▶ [Assignment]: Carry on the HeroQuest 2 review below, picking up after its last sentence.

One might well argue that, by this point, you're not really running HQ2 any more, but so what, if it doesn't actively create problems? There's nothing wrong with what we might choose to call HQ1.5. Problem is, though, there are other issues that are harder to deal with in this way. They're bigger, and more fundamental.

And they're also the topic of part 3...

Thursday, 2 July 2009

HeroQuest 2 review - pt 1

The second edition of HeroQuest was launched yesterday, and, since the first edition is what I've done most of my game writing for, I immediately picked up the PDF. I've had the preview edition for about a year now, but I didn't want to write a review of it until I'd seen the final, published, version. On the other hand, since my opinion seems to be different from virtually everybody else's, I think that some commentary will be useful now that it is out. Because differing viewpoints are always a good thing.

But let's begin with the positive stuff, and get on to the differences of opinion in later posts.

Perhaps the most obvious difference from earlier editions is that HQ2 is a generic system, not wed to a specific setting (namely Glorantha). You don't need to do more than flip through the book to realise that the intention is that HQ2 will work with any setting you can imagine; it's about general rules for resolving dramatic situations, not about modelling a specific world. And that, to my mind, is a good thing. I have no idea how many people will pick up this edition when they avoided the earlier ones because they didn't fancy the setting - but I am sure there will be at least some. And because the system does work with a wide range of settings, that's a useful thing to do. The downside is that I get less of the specific stuff that I'm after, but I think that's a price worth paying for the ability to do all sorts of other things with the rules.

Of course, it's not really true that HQ2 will work beautifully with any genre imaginable; no system can do that. Any system, as a result of the way it is constructed, will favour certain game styles and genre conventions over others. In the case of HQ2, what it favours is dramatic, cinematic, often larger-than-life genres. It would be good for action films, superheroes, high fantasy, space opera, and many more besides. (It would probably be quite good for soap opera too, were one so inclined). Which isn't to say that it can't do grittier genres, since it's open enough to fit anything, but I suspect it's going to be somewhat unsatisfactory for those. Grim danger just isn't something it does well - just as some other generic systems won't do the cinematic stuff very effectively.

Saved data entries

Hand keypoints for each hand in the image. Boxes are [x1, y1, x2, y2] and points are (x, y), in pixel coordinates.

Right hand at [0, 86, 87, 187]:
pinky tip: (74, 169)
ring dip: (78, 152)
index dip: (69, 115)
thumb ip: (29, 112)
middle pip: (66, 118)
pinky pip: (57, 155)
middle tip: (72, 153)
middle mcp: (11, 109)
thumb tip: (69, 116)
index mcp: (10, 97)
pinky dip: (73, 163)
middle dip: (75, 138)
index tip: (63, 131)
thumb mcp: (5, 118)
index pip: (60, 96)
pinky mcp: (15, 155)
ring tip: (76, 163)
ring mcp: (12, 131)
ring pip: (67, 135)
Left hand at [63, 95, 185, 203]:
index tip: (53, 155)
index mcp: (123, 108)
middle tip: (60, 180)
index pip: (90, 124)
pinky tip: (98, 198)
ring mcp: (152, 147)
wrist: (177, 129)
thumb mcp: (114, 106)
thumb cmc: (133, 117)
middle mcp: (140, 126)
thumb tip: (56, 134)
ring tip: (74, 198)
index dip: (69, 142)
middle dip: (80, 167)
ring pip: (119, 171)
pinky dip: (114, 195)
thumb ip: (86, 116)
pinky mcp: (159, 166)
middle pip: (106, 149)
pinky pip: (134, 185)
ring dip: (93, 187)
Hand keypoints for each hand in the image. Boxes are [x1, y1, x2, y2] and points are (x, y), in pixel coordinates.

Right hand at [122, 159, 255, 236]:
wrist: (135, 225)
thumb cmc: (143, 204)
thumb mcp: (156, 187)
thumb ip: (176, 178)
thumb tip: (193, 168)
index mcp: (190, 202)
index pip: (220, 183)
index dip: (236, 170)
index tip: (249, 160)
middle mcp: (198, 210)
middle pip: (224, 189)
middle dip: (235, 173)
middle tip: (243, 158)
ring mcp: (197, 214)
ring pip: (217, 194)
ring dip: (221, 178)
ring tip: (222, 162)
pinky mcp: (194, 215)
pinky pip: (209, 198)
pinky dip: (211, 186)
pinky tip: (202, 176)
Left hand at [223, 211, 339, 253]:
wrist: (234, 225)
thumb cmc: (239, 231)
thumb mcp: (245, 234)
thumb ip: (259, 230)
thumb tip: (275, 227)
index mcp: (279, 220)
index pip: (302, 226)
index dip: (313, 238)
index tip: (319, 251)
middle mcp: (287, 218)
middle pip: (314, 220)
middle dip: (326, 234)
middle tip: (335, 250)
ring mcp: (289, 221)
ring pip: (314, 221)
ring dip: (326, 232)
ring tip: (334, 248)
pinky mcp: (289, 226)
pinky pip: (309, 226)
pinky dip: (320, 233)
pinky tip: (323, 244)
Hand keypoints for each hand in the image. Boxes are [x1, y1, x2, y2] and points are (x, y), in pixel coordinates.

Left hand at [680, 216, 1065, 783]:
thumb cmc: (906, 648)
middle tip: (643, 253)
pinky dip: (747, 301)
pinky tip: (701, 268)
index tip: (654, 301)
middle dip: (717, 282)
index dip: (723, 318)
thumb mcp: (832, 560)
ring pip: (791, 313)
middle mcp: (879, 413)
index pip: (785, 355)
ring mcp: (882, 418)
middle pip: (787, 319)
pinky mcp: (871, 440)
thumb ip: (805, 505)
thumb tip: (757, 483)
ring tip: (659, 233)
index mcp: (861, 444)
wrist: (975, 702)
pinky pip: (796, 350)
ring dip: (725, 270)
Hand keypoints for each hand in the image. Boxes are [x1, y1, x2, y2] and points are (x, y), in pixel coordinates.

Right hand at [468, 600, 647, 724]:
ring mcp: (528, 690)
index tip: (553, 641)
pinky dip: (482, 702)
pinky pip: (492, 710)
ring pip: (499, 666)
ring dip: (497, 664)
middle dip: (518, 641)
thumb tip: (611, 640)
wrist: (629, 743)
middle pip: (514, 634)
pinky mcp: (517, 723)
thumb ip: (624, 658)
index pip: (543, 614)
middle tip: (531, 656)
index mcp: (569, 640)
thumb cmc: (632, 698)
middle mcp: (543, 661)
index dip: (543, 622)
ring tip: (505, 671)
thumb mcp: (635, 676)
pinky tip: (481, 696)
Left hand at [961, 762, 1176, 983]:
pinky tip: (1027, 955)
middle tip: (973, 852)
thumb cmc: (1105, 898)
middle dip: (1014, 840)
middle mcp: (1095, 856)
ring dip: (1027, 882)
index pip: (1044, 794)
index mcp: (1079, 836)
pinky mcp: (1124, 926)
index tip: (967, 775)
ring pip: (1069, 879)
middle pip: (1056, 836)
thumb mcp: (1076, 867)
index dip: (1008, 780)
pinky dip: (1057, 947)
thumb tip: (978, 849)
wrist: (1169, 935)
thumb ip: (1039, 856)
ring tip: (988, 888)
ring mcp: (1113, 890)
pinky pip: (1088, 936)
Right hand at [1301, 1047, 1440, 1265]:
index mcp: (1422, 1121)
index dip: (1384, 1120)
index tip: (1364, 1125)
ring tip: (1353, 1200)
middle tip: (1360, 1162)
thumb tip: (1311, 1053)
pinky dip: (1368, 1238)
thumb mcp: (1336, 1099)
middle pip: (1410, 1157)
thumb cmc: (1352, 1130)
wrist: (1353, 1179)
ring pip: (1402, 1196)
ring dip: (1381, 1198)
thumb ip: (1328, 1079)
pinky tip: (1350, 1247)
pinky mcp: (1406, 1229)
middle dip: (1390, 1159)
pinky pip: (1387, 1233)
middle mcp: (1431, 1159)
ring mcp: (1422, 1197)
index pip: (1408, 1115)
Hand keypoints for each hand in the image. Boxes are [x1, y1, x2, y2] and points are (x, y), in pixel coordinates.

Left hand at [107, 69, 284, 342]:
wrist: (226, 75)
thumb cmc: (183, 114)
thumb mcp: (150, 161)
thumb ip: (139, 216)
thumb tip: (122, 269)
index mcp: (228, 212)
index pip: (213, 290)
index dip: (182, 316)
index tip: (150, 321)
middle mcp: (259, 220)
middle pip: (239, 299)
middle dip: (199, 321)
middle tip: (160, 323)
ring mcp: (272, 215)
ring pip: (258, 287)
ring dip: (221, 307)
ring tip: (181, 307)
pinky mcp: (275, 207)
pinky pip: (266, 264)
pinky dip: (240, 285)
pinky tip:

▶ [Expected output]:
This isn't a criticism, since no game can be all things to all people. In fact, I'd say that HQ2 is about as generic a game as its humanly possible to construct, and that's a good thing. In this respect, then, HQ2 is a clear improvement over HQ1.

And the improvements don't end there, because once you do get a chance to properly read the rules, it becomes clear that they are chock full of advice. And much of it is very good advice, at that. The resolution system in HeroQuest was always a little different from that of most other RPGs, so the addition of even more examples than in the previous edition (which had quite a few) is certainly a welcome feature.

A particularly significant change, in terms of the nuts-and-bolts of the system is the new Extended Contest system. In previous editions, this worked by a bidding mechanism, which, in my experience, never really worked well. In its place we have a much simpler and easier-to-grasp system that relies on a series of simple contests to generate a final outcome. This really is a big improvement, and seems to have been successful the few times I've managed to try it. Moreover, the chapter explaining contest resolution is the biggest in the book, being chock full of varying ways the system can be used, and examples of how to do so. This is, from my perspective, pretty neat stuff. If I used nothing else from this book, I'd use that.

But, aside from a nice rule on p. 57 ("Catch-ups"), is about as far as the improvements over earlier editions go. Still, it's not a bad start, and many of the good features of the earlier editions, such as the scaling, remain more or less intact. It's still a fairly good system, but... well, we'll get to "but..." in Part Two.